P065 Human T lymphotropic virus type I (HTLV-I) associated myelopathy/ tropical spastic paraparesis (HAM/TSP) is an inflammatory neurologic disease associated with HTLV-I infection, in which chronically activated, HTLV-I-specific CD8+ cytotoxic T lymphocytes (CTLs) have been suggested to be immunopathogenic. In HLA-A2 HAM/TSP patients, CD8+ HTLV-I specific CTLs recognize an HTLV-I immunodominant peptide of the HTLV-I tax protein, tax 11-19. We examined the T-cell receptor (TCR) agonism/antagonism in HTLV-I tax 11-19-specific CTL in both cloned CTLs and bulk peripheral blood lymphocytes (PBL) from four HLA-A2 HAM/TSP patients using alanine substituted peptides at the TCR contact residues of the HTLV-I tax peptide. In CTL clones generated from PBL and cerebrospinal fluid of HLA-A2 HAM/TSP patients, an altered peptide ligand (APL) substituted at position five significantly decreased the CTL responses when compared to the native peptide.
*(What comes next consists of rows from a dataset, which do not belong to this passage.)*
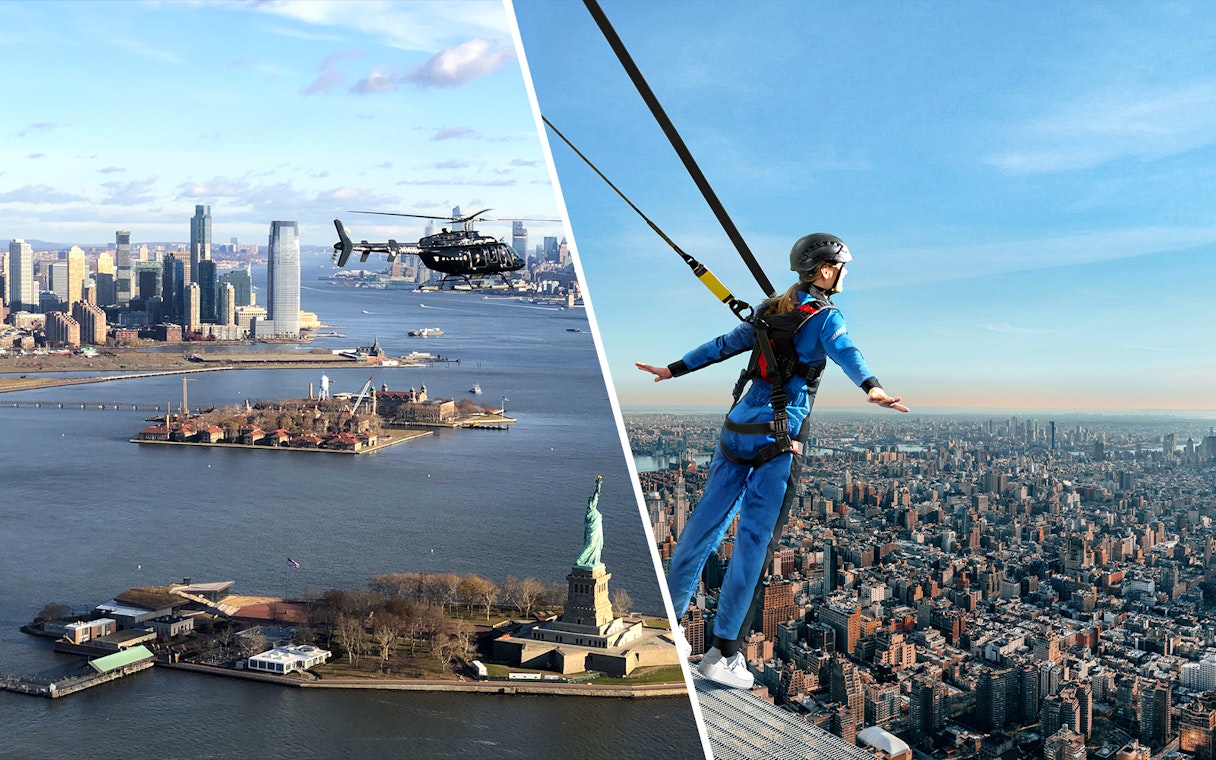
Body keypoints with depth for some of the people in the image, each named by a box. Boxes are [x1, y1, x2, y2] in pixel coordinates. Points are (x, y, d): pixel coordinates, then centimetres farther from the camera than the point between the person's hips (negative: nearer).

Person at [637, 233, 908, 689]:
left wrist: (673, 370, 31)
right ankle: (722, 654, -1)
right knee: (754, 539, -3)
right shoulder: (825, 316, -4)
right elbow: (845, 352, -24)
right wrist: (871, 387, -42)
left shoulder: (770, 311, 16)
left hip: (738, 426, 7)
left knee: (706, 522, 12)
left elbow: (723, 345, 22)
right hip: (778, 437, -7)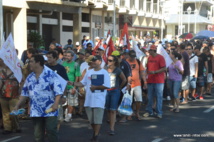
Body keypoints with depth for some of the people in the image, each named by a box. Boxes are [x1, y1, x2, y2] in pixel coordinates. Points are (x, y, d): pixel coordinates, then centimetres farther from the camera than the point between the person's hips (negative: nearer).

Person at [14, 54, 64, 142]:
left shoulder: (51, 74, -8)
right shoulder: (29, 78, 10)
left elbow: (58, 90, -12)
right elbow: (25, 93, 16)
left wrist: (56, 103, -23)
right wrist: (17, 105, 10)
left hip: (50, 110, -5)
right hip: (36, 111, 5)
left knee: (51, 131, -5)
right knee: (38, 134, 10)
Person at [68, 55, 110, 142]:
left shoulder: (104, 73, -5)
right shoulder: (89, 72, 12)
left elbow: (107, 86, -13)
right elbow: (82, 83, 14)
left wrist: (95, 87, -13)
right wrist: (73, 83, 1)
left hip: (99, 100, -5)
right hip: (89, 99, 6)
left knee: (97, 119, -5)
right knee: (91, 119, 13)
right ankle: (95, 132, 31)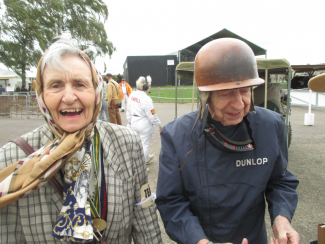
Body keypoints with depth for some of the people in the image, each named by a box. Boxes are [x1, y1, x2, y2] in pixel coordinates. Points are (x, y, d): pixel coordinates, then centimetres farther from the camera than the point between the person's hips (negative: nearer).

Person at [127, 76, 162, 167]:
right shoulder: (146, 99, -23)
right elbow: (152, 115, -19)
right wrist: (159, 125, -6)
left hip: (134, 123, 8)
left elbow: (129, 110, 9)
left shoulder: (132, 95, -2)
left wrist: (129, 120, 23)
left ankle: (147, 158, 47)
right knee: (145, 145, 8)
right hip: (144, 124, -7)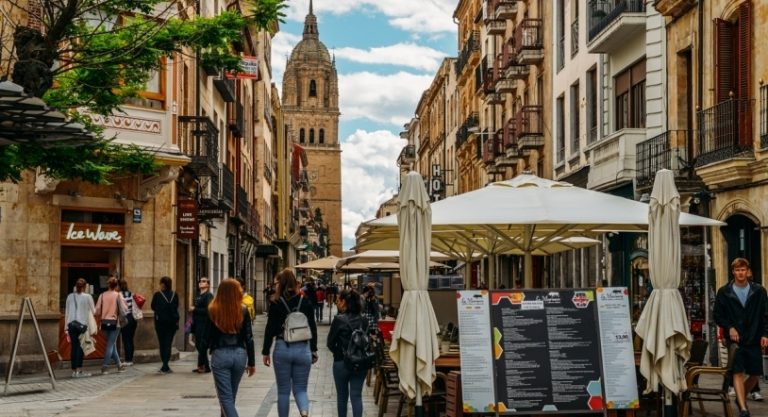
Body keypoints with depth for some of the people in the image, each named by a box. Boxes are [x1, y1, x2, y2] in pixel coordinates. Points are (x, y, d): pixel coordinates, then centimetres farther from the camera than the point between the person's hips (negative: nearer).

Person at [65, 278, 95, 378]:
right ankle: (79, 370, -3)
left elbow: (66, 312, 10)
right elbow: (93, 311, 4)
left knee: (74, 347, 8)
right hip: (82, 324, -4)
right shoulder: (87, 297, -4)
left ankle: (74, 371, 10)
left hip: (71, 324, 4)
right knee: (80, 347, 0)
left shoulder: (70, 297, 7)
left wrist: (66, 327, 16)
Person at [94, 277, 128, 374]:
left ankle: (119, 365, 23)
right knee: (110, 345, 1)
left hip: (104, 322, 4)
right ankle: (104, 367, -7)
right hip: (114, 322, -3)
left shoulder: (102, 295, 1)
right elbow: (124, 308, -9)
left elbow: (97, 310, -2)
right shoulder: (118, 295, -6)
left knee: (112, 344, 15)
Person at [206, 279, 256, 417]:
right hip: (239, 354, 2)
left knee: (225, 397, -1)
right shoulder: (243, 310, -2)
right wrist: (251, 362, 6)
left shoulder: (213, 310, -5)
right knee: (231, 395, 19)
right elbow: (249, 338, 0)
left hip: (220, 355, -2)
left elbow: (207, 336, -1)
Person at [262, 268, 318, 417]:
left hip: (282, 349, -2)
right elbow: (313, 329, 6)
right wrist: (314, 351, 16)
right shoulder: (306, 303, 2)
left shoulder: (276, 303, -5)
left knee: (283, 390, 10)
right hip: (303, 349, 2)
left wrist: (265, 352, 3)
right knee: (300, 388, 8)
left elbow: (270, 329, -5)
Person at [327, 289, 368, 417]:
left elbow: (330, 343, -7)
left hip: (341, 363, -3)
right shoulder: (363, 320, -2)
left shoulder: (339, 320, -14)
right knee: (356, 396, 5)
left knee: (342, 396, 13)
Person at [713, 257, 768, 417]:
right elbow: (718, 316, 5)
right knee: (738, 372, -13)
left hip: (754, 339, 2)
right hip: (734, 339, -2)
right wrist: (729, 327, -10)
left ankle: (741, 399, 33)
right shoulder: (724, 292, 2)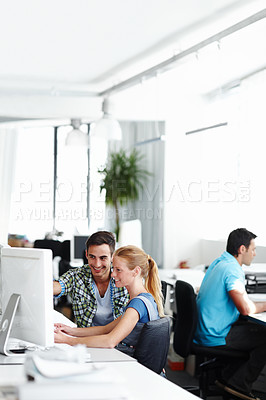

Moreover, this ligand were also shown to inhibit CTL responses to the native peptide in bulk PBL of HLA-A2 HAM/TSP patients. These data suggest that a modification of antigenic peptide at the central position can manipulate the T cell responses in bulk PBL from different individuals with an inflammatory disease, implying a potential immunotherapy using an APL in antigen-specific T-cell mediated diseases.